A return to Liverpool, a return to Mahler – and together Petrenko and the Phil have proved themselves peerless interpreters of the Austrian composer’s symphonic cycle.

The Fifth Symphony announced the arrival of Mahler’s ‘middle' period, and (together with the Resurrection symphony) arguably marks perhaps his finest hour. Or hour and 10 minutes to be precise.

Still, you wait for one Fifth Symphony to come along and two arrive on the same programme, Schubert’s diametrically different fifth a late replacement due to the imposition of featured soloist Truls Mørk who had been due to perform the UK premiere of Victoria Borisova-Ollas’s cello concerto.

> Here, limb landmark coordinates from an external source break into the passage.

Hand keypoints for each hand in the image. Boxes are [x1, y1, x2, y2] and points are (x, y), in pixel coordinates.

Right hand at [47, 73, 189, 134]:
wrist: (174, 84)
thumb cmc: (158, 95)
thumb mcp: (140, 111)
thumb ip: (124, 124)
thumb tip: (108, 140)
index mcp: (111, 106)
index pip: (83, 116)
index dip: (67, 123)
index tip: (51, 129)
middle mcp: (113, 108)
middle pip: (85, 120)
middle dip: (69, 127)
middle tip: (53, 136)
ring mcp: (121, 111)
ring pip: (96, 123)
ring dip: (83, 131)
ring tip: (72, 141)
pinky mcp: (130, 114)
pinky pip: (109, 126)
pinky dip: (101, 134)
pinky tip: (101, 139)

The teenage Franz was in the middle of a grand passion with the music of ‘immortal Mozart’ when he composed the compact symphony during a purple patch in 1816, although his own maturing musical personality also peeps through in its four movements.

It was a souffle of a starter ahead of a meaty Mahler main course, Petrenko’s frondy conducting encouraged a lovely lightness of touch from the orchestra. The andante second movement was delivered with elegance, while the opening of the menuetto had purpose and attack, and the symphony’s crisp and bubbly allegro vivace finale was Will-o’-the-wisp light on its feet.

And so to Gustav.

Above: A standing ovation for Vasily Petrenko and the RLPO. Photo by Sandra Parr. Top: Vasily Petrenko. Photo by Mark McNulty


Herbert Von Karajan once said that a great performance of the Fifth – Mahler’s intense and dramatic musical journey from mourning to exultation - “is a transforming experience”, and this was indeed a great performance.

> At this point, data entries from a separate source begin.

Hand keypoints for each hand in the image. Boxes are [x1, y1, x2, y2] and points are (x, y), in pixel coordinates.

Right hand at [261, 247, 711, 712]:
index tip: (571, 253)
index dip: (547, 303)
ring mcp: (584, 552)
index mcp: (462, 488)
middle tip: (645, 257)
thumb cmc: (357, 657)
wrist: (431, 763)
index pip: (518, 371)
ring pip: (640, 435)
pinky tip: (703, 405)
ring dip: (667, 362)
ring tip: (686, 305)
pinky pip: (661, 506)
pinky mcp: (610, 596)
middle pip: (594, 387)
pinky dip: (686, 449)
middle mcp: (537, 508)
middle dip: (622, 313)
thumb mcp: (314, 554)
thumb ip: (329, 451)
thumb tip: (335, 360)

If Schubert paid homage to Mozart in his work, Mahler nodded in the direction of Beethoven in his, the opening trumpet solo of the trauermarsch first movement ringing out with hints of the German’s own Fifth Symphony.

Under Petrenko’s deft baton the orchestra brought clear dramatic intention, balance, tautness, a fierce energy and an elegiac depth of feeling and tone to the symphony’s five movements.

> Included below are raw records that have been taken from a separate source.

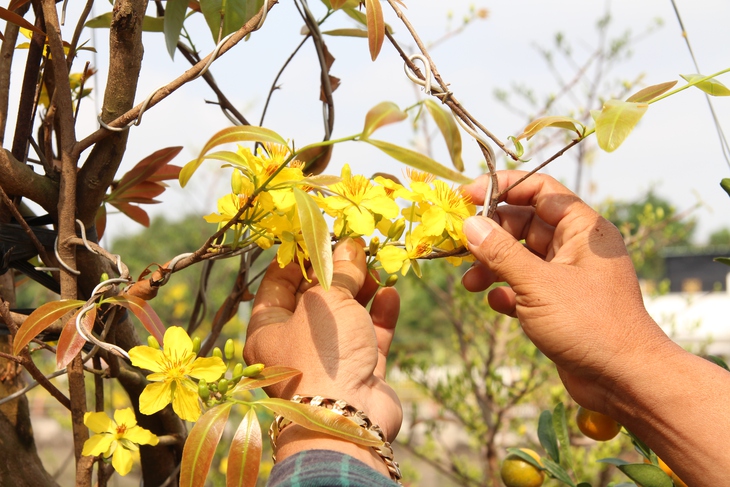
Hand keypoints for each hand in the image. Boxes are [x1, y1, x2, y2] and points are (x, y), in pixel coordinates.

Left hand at [243, 239, 401, 472]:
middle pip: (316, 299)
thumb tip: (350, 246)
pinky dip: (380, 315)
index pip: (277, 285)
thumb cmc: (322, 355)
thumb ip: (339, 271)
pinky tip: (390, 294)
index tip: (319, 235)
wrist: (347, 420)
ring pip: (346, 316)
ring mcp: (330, 360)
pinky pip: (370, 337)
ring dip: (361, 290)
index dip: (298, 258)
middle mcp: (297, 345)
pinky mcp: (361, 372)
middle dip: (337, 272)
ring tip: (377, 267)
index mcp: (269, 330)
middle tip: (357, 247)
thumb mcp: (326, 301)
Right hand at [459, 171, 678, 410]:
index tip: (466, 196)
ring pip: (521, 258)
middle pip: (524, 224)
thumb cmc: (588, 323)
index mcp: (583, 230)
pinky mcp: (559, 304)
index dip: (503, 187)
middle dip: (491, 234)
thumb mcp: (538, 284)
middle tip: (460, 246)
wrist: (624, 381)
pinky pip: (525, 286)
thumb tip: (469, 224)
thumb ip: (501, 252)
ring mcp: (567, 276)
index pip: (540, 190)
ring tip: (470, 283)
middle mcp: (576, 247)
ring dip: (493, 266)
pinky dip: (506, 292)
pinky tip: (496, 304)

The A minor second movement brought with it a marvellous, swirling maelstrom and febrile woodwind from which the melody emerged, singing, through the cellos and clarinets. The drama then built from the cellos and broke, in cascading waves topped by a radiant brass fanfare which had an epic cinematic quality.

The scherzo’s folksy landler and stylish waltz themes came with a lovely rise and fall, pivoting the symphony into its most famous movement – possibly Mahler’s most famous piece of music – the adagietto (said to be a love song for his new wife Alma), which was deeply felt and delicately constructed and controlled.

Add in a magnificent final rondo, radiant with a capital R, and it’s no wonder the audience leapt straight to their feet in roof-raising appreciation.

There’s another chance to hear the mighty Mahler 5 this Sunday – this time paired with a world premiere of Grace-Evangeline Mason’s Mahler’s Letters.